Consigne 1:
Répondez aux questions suivantes à partir de l'extrait de jugement.
(a) Quel taux d'incapacité permanente partielle la caisse demande-t-elle au tribunal de confirmer ?
(b) À quelle date le médecin conseil de la caisse a-t-il rendu son avis ?
(c) Selon le docteur [N], de quel symptôme les pièces médicales ne font-elles pas état ?
Consigne 2:
Poursuivez l'extrait de jugement sur le taux d'incapacité de Mme [I] à partir de sa dernière phrase.

Texte d'étude:
◆ ◆ ◆ ◆

Par conclusions écrites reçues le 10 septembre 2024 et transmises à l’audience, la caisse primaire d’assurance maladie de la Loire Atlantique demande au tribunal de:

– Confirmer la décision de la commission médicale de recours amiable de fixer le taux d’incapacité permanente partielle opposable à la société [4] à 18 % au titre de la maladie professionnelle de Mme [I].

Au soutien de ses prétentions, la caisse primaire d’assurance maladie de la Loire Atlantique fait notamment valoir que le médecin conseil de la société [4] n’a pas mis en évidence d’état antérieur; que l’origine multifactorielle de la maladie de Mme [I], invoquée par ce praticien, est démentie par le comité régional de reconnaissance des maladies professionnelles qui a relevé «l’absence dans le dossier d’éléments extra-professionnels pouvant expliquer l’apparition du syndrome dépressif»; qu’aucun symptôme constaté lors de la consolidation du 1er mars 2021 ne devra donc être exclu de l’indemnisation au titre du taux d’incapacité permanente partielle; que la caisse produit les pièces médico-administratives sollicitées par la société [4], à savoir le certificat médical initial et les certificats médicaux des 25 mars et 30 novembre 2020; que le médecin conseil de la caisse, dans un avis rendu le 14 août 2024, a considéré que l’absence d’état antérieur était documentée par le psychiatre et que selon les rapports médicaux précédents et en référence au chapitre 4.4.2 du barème de l’UCANSS, le taux d’incapacité permanente partielle de 18 % était conforme.

Le docteur [N], médecin-consultant, qui a pris connaissance à l’audience du 25 septembre 2024 du dossier de Mme [I] transmis par la caisse primaire d’assurance maladie de la Loire Atlantique ainsi que des pièces confidentielles communiquées par le service médical de la caisse, indique qu’en toute hypothèse, l’absence d’antécédents n’est pas la preuve d’un état non fragile précédemment; que l’on ne sait rien de l’intégrité mentale antérieure du sujet ; qu’il n’est pas fait état d’asthénie dans les pièces médicales; que l’on peut avoir des doutes quant à l’existence de troubles séquellaires, ainsi que sur le lien entre la pathologie et le travail.

◆ ◆ ◆ ◆

Entrées de données collectées:
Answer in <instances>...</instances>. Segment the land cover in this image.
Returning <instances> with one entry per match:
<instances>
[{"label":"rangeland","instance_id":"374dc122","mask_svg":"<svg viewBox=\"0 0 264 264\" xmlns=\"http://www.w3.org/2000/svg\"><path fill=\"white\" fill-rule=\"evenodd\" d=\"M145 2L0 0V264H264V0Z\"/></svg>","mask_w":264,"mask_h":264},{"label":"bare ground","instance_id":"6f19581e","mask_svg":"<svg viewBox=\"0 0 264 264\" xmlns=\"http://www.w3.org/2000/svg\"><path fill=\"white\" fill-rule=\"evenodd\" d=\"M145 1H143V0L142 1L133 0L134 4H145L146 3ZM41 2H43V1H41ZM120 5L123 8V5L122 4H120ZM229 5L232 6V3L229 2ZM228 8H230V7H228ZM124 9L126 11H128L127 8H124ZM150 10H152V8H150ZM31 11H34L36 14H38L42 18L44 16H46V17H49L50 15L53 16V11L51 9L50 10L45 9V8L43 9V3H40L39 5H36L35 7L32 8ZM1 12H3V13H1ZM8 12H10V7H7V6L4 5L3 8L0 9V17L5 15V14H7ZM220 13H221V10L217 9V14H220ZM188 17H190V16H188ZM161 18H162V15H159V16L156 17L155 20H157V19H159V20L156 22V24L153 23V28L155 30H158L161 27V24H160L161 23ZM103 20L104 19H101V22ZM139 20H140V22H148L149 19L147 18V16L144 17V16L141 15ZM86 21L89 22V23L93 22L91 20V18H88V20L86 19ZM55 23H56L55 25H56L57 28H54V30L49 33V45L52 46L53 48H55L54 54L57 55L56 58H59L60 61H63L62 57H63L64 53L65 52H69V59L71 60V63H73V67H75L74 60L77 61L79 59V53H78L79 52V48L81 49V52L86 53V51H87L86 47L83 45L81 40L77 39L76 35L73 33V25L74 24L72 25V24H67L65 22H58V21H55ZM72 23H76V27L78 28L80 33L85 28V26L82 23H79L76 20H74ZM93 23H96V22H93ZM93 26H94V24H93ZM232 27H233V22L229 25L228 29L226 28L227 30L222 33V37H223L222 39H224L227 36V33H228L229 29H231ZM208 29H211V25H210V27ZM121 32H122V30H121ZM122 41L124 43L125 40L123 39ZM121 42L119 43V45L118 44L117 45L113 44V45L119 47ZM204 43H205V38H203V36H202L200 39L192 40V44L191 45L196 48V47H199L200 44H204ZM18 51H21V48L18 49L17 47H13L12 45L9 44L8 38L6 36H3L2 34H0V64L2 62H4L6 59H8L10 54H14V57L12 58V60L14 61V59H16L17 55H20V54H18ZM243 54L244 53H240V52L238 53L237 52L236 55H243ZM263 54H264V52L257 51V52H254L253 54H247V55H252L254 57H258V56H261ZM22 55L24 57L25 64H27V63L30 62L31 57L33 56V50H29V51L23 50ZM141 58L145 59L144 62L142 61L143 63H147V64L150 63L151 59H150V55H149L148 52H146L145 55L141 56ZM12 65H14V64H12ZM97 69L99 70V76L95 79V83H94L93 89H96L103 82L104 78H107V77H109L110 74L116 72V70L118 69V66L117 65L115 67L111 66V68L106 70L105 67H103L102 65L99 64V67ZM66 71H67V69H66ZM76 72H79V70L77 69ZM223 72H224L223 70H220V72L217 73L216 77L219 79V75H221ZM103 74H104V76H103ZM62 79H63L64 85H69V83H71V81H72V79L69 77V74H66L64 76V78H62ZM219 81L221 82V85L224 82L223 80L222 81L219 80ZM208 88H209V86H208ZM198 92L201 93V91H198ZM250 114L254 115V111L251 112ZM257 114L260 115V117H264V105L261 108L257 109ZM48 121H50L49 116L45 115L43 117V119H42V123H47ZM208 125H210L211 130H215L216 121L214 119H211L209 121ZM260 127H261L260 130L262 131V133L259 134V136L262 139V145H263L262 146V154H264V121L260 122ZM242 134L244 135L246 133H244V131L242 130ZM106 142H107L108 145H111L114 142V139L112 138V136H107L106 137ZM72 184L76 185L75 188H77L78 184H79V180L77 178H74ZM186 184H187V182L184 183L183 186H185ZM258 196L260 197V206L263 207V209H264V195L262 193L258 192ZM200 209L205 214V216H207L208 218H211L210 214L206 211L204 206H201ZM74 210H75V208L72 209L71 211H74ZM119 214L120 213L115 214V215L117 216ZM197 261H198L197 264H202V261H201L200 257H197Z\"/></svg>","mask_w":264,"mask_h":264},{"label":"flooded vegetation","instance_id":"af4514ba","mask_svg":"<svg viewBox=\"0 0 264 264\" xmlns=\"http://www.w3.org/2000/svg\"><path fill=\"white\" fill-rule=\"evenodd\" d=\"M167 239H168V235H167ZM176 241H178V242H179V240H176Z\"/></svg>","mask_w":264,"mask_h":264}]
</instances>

◆ ◆ ◆ ◆

Zone de réponse 1:
(a) 18 %.
(b) Le 14 août 2024.
(c) L'asthénie.

Zone de réponse 2:
Pour un plus ample exposé des moyens et prétentions des parties, le tribunal, conformément à l’article 455 du code de procédure civile, renvoie expressément aux conclusions déposées au greffe du tribunal et soutenues à l’audience, ainsi qu’à l’ensemble des pièces communiquées et aux prétentions orales telles qu’elles sont rappelées ci-dessus.

La décision a été mise en délibéré au 22 novembre 2024.

Par ordonnance du 22 novembre 2024, cette date a été prorogée au 17 janvier 2025, puis prorogée au 31 janvier 2025.

PAR CES MOTIFS

Le tribunal, statuant publiquement et en premier ressort, par jugement contradictoire, mis à disposition au greffe :

– Dit recevable l’instance introduite par la société [4];
– Fixe à 5 % à la date du 1er mars 2021 le taux d’incapacité permanente partielle de Mme [I], opposable à la société [4];
– Déboute les parties de leurs demandes plus amples ou contraires;
– Déboute la société [4] de sa demande d’indemnité au titre de l’article 700 du code de procédure civile;
– Condamne la caisse primaire d’assurance maladie de la Loire Atlantique aux dépens.

RAPPELLE que conformément aux dispositions des articles 34 et 538 du code de procédure civile et R. 211-3 du code de l’organisation judiciaire, les parties disposent d’un délai d’UN MOIS à compter de la notification de la présente décision pour en INTERJETER APPEL ;

AINSI JUGÉ ET PRONONCÉ par mise à disposition du jugement au greffe du tribunal le 31 janvier 2025, les parties en ayant été préalablement avisées dans les conditions prévues au deuxième alinéa de l’article 450 du code de procédure civile, la minute étant signée par Monsieur Hubert LIFFRAN, Président, et par Loïc TIGER, Greffier.